Repasando la historia de nuestra amistad, interrumpida a veces por avatares diversos, comprendí que ser maestro es una cualidad visceral que nunca se pierde en el desván del olvido!
El otro de los grandes maestros al que me referí en líneas anteriores, y componía el plantel de docentes ejemplares del colegio Almirante Brown, se llamaba Héctor Miguel Angeli.
Como en el caso anterior no tuve la fortuna que se convirtiera en mi maestro en ninguno de los grados que ccursé, aunque si lo fuera de mi hermano menor Norberto, que aprendió a través de su magisterio literario a amar la cultura de los griegos.
La amistad con Angeli nació de manera muy diferente a la descripta en líneas anteriores..
Si a Jorge Masciangioli me acerqué buscando orientación a las inclinaciones literarias que se manifestaban en mi espíritu, a Héctor me aproximó una curiosa situación fáctica producida alrededor del año 1976.
En efecto, en un mediodía de sábado de aquel verano, nos cruzamos casualmente en una calesita boquense ubicada en la Plaza Matheu, apenas a 200 metros del límite oeste del mismo.
Dicha plaza tenía la particularidad de reunir en distintas alas de la manzana, la pintoresca casa del autor de la música del famoso tango “Caminito”, Juan de Dios Filiberto, cuyo frente estaba decorado por mayólicas de su gran amigo Quinquela Martin, y el atelier del pintor José Luis Menghi uno de los grandes maestros que produjo la Escuela de arte de La Boca.
Angeli se encontraba acompañado por su pequeña nieta, en tanto yo lo estaba con mi mujer Iliana y mi única hija de entonces, llamada Paula.

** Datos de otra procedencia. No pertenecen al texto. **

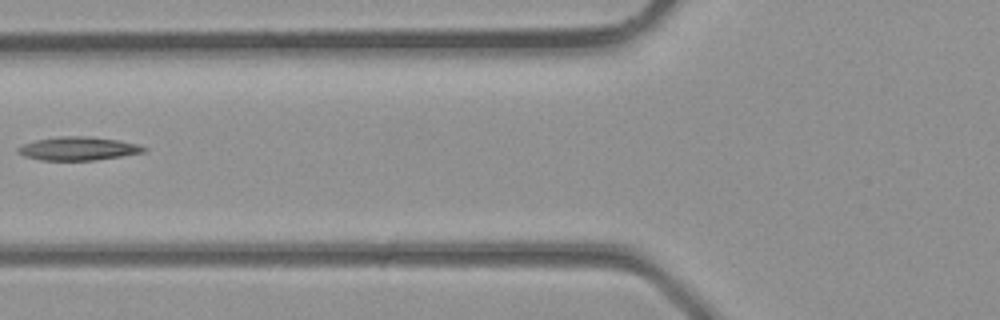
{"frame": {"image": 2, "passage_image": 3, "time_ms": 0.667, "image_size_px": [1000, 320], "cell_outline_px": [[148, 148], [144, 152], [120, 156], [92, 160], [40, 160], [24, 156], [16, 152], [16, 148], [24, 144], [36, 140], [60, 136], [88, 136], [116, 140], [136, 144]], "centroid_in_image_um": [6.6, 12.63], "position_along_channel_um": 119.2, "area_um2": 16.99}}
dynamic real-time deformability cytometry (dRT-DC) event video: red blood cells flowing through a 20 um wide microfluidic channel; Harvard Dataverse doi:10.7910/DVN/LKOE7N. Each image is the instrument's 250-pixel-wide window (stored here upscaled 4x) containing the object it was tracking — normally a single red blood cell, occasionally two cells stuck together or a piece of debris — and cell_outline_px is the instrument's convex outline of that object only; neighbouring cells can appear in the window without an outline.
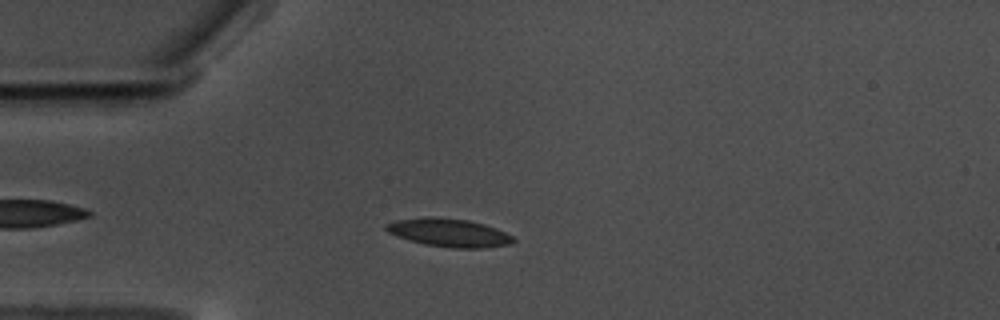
{"species": "common noctule bat (a hibernating species)", "species_latin": "Nyctalus noctula", "temperature_condition": "warm", "stored_images_in_passage": 48, "camera_frame_rate_fps": 3000, "um_per_image_px": 0.085, "animal": {"sex": "male", "body_mass_g": 17.5, "forearm_length_mm": 52.3}, "frame": {"image": 1, "passage_image": 5, "time_ms": 1.333, "image_size_px": [1000, 320], "cell_outline_px": [[516, 240], [512, 244], [484, 248], [452, 248], [424, 244], [408, 240], [388, 232], [384, 228], [384, 224], [396, 220], [428, 216], [432, 216], [468, 220], [484, 224], [496, 228], [512, 236]], "centroid_in_image_um": [38.16, 19.77], "position_along_channel_um": 46.8, "area_um2": 21.04}}
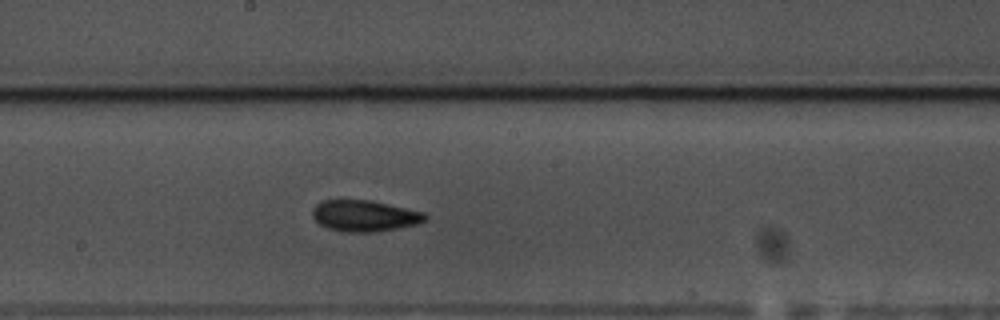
{"frame": {"image": 2, "passage_image": 21, "time_ms": 6.667, "image_size_px": [1000, 320], "cell_outline_px": [[428, 216], [424, 220], [416, 224], [376, 232], [344, 232], [328, 228], [320, 224], [312, 216], [312, 212], [316, 204], [320, 200], [368, 200], [388, 204], [424, 212]], "centroid_in_image_um": [30.96, 18.34], "position_along_channel_um": 217.2, "area_um2": 20.35}}
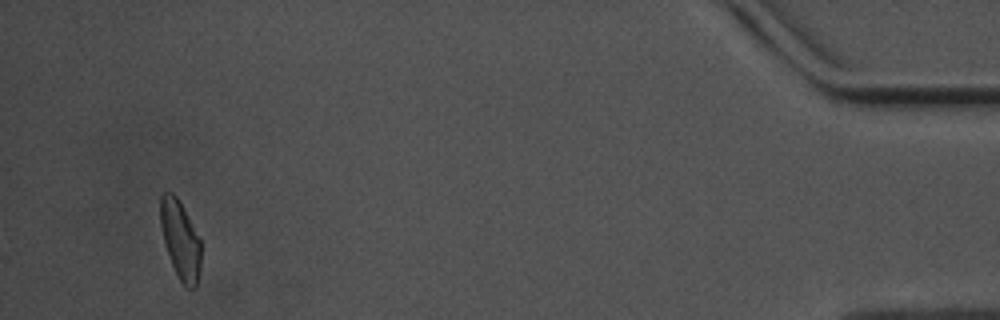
{"frame": {"image": 3, "passage_image": 45, "time_ms": 14.667, "image_size_px": [1000, 320], "cell_outline_px": [[200, 268], [196, 288], [184, 288], [172, 264], [164, 240], [160, 224], [160, 196], [164, 192], [172, 192], [176, 196], [200, 240]], "centroid_in_image_um": [15.32, 20.41], "position_along_channel_um": 419.9, "area_um2": 18.09}, "authors_computed_cell_mechanics": {"area_um2": 19.5653, "velocity_mm_per_s": 3.497, "shape_relaxation_time_tau1_ms": 4.7329, "shape_relaxation_time_tau2_ms": 2.7253, "deformation_change_tau1": 0.1482, "deformation_change_tau2": 0.0933}}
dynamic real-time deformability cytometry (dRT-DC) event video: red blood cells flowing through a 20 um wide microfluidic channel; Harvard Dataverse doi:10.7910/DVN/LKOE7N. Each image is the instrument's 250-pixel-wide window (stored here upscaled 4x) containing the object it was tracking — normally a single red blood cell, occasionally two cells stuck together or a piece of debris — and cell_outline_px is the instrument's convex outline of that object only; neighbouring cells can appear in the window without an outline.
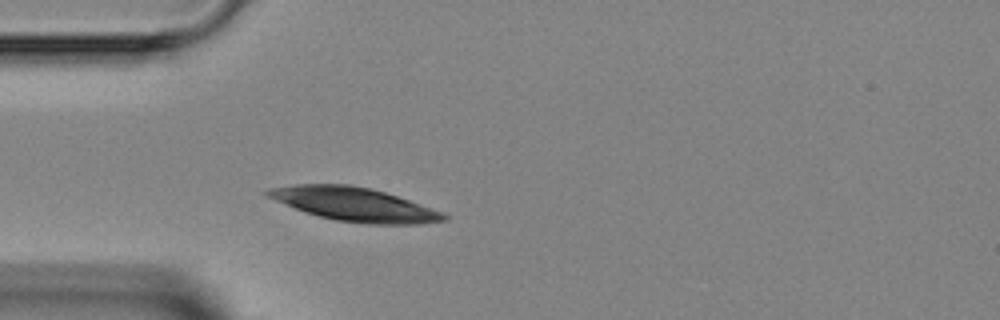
{"species": "Egyptian fruit bat (a non-hibernating species)", "species_latin": "Rousettus aegyptiacus", "temperature_condition": "room temperature", "stored_images_in_passage": 2, "camera_frame_rate_fps": 3000, "um_per_image_px": 0.085, "animal": {"sex": "female"}, "frame": {"image": 1, "passage_image": 2, "time_ms": 1.0, "image_size_px": [1000, 320], "cell_outline_px": [[448, 220], [420, 224], [368, 224], [336, 220], [304, 212], [264, 196], [264, 192], [268, 188], [296, 184], [348, 184], [368, 188], [384, 192], [408, 200], [440, 212], [448, 216]], "centroid_in_image_um": [30.04, 17.36], "position_along_channel_um": 55.0, "area_um2": 34.22}}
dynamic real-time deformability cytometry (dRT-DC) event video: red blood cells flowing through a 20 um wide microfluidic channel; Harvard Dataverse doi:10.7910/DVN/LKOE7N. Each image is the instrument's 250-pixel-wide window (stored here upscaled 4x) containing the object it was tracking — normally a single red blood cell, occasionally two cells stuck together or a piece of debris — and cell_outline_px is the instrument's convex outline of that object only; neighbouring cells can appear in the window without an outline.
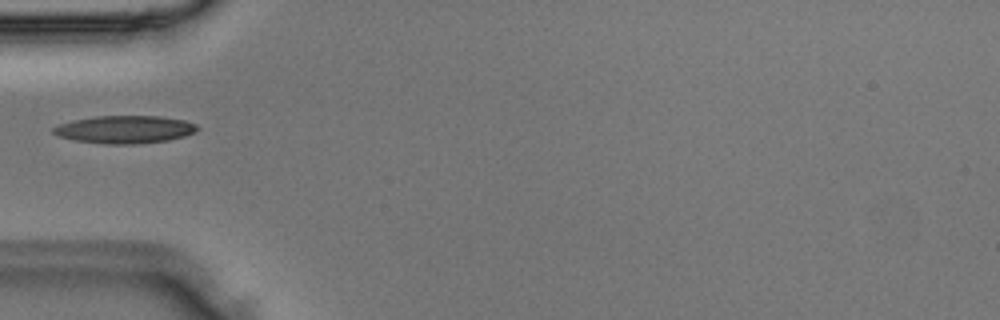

Con anterioridad a ese encuentro imprevisto, solo nos habíamos cruzado incidentalmente en algunas galerías boquense en ocasión de inauguraciones artísticas, pero aquella mañana de sábado, nació una amistad que se consolidó con el tiempo y se extendió a lo largo de 42 años (el poeta falleció en el año 2018).
Angeli en ese momento, ya era un poeta reconocido especialmente en los ámbitos vinculados a dicho género.
En su estilo se combinaban con distinta intensidad introspección y rupturas formales.
En su juventud, una beca local lo había trasladado a Italia para perfeccionar el conocimiento del idioma de aquel pais.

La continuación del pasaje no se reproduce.